Assignment
As the answer, give a copy of each line below that includes the word "postagem".

Recorded data
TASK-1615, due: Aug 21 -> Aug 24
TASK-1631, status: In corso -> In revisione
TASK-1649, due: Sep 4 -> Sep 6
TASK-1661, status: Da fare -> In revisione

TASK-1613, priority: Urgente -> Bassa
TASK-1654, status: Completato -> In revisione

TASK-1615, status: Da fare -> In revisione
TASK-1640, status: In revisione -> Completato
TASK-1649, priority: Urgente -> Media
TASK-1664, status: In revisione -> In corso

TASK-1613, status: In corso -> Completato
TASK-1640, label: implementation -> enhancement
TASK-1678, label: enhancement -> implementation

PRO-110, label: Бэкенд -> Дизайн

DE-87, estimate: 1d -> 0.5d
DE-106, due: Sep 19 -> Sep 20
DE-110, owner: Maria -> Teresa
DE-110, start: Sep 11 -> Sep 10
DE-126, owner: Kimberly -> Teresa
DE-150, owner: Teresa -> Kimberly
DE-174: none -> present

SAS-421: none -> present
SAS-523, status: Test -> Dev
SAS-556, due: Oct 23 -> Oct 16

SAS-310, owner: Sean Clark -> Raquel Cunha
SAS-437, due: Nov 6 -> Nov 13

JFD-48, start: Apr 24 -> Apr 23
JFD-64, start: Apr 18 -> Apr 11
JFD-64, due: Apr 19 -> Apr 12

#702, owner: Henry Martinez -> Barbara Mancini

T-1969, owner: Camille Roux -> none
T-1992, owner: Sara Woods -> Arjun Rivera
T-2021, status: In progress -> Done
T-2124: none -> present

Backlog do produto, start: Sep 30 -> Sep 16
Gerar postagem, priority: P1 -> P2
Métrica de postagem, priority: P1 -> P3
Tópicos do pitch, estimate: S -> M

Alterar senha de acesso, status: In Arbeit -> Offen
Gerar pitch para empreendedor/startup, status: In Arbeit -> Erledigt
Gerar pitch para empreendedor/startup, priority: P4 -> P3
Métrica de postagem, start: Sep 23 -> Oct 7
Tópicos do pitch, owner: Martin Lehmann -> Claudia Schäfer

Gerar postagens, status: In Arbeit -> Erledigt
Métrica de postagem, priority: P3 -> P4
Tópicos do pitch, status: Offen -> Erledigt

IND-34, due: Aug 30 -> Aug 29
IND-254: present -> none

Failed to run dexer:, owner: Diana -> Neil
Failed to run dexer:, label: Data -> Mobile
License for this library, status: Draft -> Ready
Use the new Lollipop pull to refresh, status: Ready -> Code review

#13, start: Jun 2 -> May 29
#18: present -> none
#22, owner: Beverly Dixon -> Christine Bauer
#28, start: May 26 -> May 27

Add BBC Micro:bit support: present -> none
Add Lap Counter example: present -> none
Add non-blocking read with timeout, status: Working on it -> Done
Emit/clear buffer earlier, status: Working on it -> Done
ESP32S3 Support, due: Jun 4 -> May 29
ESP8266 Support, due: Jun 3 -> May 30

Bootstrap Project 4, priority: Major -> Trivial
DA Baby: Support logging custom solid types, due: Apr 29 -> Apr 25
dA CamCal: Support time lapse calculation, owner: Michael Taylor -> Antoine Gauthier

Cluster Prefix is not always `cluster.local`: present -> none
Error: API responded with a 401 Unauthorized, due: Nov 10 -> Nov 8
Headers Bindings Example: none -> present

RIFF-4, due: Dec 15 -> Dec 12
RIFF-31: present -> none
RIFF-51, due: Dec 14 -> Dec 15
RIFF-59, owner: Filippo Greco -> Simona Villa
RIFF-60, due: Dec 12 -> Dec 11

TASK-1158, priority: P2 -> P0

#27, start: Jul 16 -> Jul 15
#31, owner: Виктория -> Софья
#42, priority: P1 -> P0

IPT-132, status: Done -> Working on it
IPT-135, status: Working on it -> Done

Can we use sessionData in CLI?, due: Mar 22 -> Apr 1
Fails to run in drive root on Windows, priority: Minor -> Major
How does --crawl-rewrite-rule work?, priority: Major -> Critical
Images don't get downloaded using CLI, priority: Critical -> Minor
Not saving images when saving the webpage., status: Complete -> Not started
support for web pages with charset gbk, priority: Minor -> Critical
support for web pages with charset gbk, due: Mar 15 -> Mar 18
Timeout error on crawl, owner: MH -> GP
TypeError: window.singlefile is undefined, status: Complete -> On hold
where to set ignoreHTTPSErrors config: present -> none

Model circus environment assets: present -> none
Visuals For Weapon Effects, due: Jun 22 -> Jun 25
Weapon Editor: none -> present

Task result
Gerar postagem, priority: P1 -> P2
Métrica de postagem, priority: P1 -> P3
Métrica de postagem, start: Sep 23 -> Oct 7
Métrica de postagem, priority: P3 -> P4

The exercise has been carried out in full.